The Program in Comparative & World Literature (CWL) is now the Department of Comparative & World Literature.
Faculty voted unanimously to reorganize into a department in 2007 and again in 2021. The proposal received approval from the Illinois Board of Higher Education in August, following its approval by the UIUC Senate Educational Policy Committee last year.
Interim department head Harriet Murav said the reorganization reflects the work that has already been happening for years.
“The department is the primary unit on campus,” said Murav. “Why be a program when we’ve always acted as a department? This is just a way of bringing what already exists on the ground to greater visibility for both students and faculty.”
The reorganization proposal stated that in all respects, CWL has already been functioning like a regular department, with tenure-track and tenured faculty, degree programs at both the undergraduate and graduate levels, and an administrative structure similar to those of comparable departments.
Murav said another key point was that other programs in comparative literature at peer institutions are organized as departments, not programs.
“It’s advantageous in recruitment, prestige of our department and faculty, and just to be on the same level as others,” she said.
The Comparative & World Literature program was founded in 1967 and has been at the forefront of interdisciplinary teaching and research in humanities ever since. Its focus is on the study of national literatures and cultures in the original language, meaning students must develop a strong competence in multiple languages and cultures.
“Before everyone else went global, we were already there,” said Murav. “We teach courses on literatures of Africa, Asia, and many other regions and territories that most traditional programs only started offering very recently.”
CWL was one of the first to offer and emphasize non-Western and cross-cultural perspectives, and world literature—from Asia and Africa to Europe and the Americas—is an area where CWL continues to excel today.

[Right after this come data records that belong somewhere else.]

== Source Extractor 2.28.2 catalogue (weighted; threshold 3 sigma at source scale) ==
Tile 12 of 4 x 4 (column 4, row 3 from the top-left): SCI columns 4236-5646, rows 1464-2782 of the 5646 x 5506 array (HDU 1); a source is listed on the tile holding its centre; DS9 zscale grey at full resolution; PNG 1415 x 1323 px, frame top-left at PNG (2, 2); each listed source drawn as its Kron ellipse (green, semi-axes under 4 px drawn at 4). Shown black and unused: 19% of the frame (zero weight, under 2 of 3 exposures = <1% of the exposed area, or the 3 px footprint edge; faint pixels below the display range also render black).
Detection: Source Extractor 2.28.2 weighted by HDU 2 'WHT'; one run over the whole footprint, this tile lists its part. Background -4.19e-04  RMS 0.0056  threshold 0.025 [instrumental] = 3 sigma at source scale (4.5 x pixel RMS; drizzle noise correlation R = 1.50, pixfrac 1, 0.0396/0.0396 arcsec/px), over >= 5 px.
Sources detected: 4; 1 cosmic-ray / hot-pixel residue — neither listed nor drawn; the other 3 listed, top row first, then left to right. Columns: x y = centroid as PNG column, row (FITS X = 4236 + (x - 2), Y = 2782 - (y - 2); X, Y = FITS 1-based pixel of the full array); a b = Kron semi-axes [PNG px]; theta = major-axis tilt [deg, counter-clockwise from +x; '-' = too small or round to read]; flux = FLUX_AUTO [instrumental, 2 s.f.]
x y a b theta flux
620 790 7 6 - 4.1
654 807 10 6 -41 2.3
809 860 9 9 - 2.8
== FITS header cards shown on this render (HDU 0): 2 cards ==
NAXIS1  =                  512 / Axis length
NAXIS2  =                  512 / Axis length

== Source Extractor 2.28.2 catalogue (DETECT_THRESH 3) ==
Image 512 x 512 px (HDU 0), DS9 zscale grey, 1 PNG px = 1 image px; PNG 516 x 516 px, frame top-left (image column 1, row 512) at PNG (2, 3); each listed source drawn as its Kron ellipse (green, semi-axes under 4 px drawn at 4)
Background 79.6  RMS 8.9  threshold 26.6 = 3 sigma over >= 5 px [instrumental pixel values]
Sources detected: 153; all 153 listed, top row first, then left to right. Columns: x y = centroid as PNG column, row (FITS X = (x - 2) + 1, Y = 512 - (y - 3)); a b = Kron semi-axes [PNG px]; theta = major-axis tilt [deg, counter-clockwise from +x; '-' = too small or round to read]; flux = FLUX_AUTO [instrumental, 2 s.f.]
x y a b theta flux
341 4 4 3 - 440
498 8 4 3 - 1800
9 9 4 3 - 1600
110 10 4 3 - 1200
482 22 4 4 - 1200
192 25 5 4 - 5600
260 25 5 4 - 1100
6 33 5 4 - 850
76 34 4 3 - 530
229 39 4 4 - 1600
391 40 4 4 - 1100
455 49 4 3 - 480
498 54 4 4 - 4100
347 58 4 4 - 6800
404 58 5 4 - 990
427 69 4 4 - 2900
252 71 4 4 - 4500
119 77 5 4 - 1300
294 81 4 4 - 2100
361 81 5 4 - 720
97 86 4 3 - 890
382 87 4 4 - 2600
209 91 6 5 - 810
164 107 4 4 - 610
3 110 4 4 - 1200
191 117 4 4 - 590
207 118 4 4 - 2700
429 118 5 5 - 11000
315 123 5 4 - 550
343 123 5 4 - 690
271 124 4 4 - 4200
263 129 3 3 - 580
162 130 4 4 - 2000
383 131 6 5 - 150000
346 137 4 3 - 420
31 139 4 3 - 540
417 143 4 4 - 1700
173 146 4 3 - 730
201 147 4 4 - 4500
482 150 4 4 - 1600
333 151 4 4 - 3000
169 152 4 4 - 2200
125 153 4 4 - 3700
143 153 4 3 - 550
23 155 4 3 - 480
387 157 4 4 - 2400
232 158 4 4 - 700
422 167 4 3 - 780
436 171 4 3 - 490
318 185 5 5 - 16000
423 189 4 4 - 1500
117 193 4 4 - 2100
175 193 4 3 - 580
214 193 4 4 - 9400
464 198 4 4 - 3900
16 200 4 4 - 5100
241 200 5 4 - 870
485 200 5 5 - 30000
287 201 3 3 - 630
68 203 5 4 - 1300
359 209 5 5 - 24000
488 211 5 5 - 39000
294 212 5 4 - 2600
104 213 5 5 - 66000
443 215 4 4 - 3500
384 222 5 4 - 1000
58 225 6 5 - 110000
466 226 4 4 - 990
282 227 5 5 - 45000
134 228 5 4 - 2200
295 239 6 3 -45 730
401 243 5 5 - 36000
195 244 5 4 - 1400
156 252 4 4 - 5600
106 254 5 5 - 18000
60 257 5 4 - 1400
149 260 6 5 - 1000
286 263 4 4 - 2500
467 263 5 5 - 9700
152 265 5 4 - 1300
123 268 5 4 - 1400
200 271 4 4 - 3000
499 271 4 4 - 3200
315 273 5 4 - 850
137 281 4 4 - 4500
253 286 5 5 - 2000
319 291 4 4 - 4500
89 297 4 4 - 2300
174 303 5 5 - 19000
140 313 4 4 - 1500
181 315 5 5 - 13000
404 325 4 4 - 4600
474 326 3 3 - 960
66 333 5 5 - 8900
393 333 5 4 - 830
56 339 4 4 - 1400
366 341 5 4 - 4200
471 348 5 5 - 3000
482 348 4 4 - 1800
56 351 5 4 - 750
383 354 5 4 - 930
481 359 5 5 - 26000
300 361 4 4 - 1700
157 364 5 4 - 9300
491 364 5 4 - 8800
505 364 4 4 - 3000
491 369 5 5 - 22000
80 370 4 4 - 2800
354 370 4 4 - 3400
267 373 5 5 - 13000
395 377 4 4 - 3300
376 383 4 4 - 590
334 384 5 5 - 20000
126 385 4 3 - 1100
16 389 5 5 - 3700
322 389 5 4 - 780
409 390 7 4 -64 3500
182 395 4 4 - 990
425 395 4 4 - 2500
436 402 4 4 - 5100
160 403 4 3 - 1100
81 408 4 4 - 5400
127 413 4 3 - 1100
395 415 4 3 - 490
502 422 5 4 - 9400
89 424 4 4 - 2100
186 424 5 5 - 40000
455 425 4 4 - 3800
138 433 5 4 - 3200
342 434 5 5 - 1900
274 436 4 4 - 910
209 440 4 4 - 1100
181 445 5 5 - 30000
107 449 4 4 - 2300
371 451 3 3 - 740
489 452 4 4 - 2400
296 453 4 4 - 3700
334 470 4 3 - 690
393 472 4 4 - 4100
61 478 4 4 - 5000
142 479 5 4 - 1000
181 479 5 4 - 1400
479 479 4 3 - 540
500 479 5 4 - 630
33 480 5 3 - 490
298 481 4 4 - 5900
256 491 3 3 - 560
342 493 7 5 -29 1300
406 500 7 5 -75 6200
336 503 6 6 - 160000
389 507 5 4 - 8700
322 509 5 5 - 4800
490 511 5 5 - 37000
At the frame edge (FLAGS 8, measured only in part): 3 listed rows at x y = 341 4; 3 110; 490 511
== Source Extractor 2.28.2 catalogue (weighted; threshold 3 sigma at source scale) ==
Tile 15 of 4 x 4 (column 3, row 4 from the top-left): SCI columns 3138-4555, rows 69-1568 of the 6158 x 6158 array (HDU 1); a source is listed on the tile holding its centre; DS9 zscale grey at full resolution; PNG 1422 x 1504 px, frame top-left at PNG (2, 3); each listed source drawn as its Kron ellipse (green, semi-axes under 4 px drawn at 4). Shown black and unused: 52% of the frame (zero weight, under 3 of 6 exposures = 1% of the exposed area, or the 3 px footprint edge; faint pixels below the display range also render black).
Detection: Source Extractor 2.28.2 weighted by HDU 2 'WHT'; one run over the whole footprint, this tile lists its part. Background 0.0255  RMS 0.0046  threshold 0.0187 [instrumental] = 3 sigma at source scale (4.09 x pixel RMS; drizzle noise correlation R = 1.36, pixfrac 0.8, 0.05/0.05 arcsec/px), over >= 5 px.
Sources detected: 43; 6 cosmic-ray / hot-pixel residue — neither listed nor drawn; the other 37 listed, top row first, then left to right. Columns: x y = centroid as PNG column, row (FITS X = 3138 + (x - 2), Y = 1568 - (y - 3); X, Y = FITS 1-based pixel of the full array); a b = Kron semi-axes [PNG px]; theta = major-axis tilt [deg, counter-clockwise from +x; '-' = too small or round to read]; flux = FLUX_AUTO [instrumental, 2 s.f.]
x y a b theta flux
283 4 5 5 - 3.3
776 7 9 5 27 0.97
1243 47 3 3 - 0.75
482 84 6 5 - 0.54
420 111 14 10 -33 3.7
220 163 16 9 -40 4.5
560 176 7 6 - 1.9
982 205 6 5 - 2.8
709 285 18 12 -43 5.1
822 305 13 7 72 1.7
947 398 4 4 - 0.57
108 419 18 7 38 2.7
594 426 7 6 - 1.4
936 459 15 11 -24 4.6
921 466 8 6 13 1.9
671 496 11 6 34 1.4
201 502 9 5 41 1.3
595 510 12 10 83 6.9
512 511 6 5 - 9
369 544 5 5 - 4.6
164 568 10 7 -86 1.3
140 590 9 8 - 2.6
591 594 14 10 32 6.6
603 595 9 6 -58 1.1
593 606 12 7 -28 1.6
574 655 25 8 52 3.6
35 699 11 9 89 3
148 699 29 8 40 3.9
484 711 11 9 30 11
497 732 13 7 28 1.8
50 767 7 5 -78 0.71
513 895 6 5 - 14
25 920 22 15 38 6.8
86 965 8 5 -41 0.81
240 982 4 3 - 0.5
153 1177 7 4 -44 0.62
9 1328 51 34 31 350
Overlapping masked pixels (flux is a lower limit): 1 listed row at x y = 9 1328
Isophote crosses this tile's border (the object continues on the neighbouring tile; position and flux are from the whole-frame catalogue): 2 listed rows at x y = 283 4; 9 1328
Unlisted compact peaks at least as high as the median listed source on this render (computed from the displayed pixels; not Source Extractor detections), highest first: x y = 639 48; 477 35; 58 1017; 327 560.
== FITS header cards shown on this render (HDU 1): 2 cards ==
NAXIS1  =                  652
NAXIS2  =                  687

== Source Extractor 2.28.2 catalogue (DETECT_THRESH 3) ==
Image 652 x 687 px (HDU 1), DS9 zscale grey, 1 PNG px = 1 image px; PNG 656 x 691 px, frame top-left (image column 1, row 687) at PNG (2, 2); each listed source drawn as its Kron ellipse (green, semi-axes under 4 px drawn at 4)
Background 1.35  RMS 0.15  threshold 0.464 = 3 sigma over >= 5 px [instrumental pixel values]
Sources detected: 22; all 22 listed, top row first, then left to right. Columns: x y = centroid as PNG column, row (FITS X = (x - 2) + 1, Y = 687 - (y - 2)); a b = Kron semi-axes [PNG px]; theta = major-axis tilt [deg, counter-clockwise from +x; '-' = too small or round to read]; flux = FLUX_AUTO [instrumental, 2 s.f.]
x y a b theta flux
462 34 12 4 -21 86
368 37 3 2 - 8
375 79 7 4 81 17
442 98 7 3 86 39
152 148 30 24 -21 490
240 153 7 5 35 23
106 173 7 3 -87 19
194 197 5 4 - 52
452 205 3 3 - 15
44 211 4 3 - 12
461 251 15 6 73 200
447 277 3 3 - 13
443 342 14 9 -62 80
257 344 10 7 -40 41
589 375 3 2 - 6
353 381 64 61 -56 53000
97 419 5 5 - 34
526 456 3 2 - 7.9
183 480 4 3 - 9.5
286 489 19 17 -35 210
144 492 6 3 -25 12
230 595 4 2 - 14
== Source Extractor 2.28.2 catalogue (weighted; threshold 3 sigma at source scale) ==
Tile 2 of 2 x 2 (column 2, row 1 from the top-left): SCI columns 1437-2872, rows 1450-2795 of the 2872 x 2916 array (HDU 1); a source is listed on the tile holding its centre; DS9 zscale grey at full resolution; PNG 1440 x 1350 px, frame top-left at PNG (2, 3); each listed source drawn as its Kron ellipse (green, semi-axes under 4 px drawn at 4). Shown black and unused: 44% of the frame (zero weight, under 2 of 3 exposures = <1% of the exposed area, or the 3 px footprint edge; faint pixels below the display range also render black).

“This is a course of study that takes you to other languages, cultures, regions, and times, other concepts outside the world of Anglo-American literature, culture, and history,” said Murav. “This is a department where the study of literature in its original language matters, and by putting together more than one literary tradition and looking at concepts, institutions, and forms of expression in multiple languages from multiple regions, we get a perspective that you don’t get anywhere else.”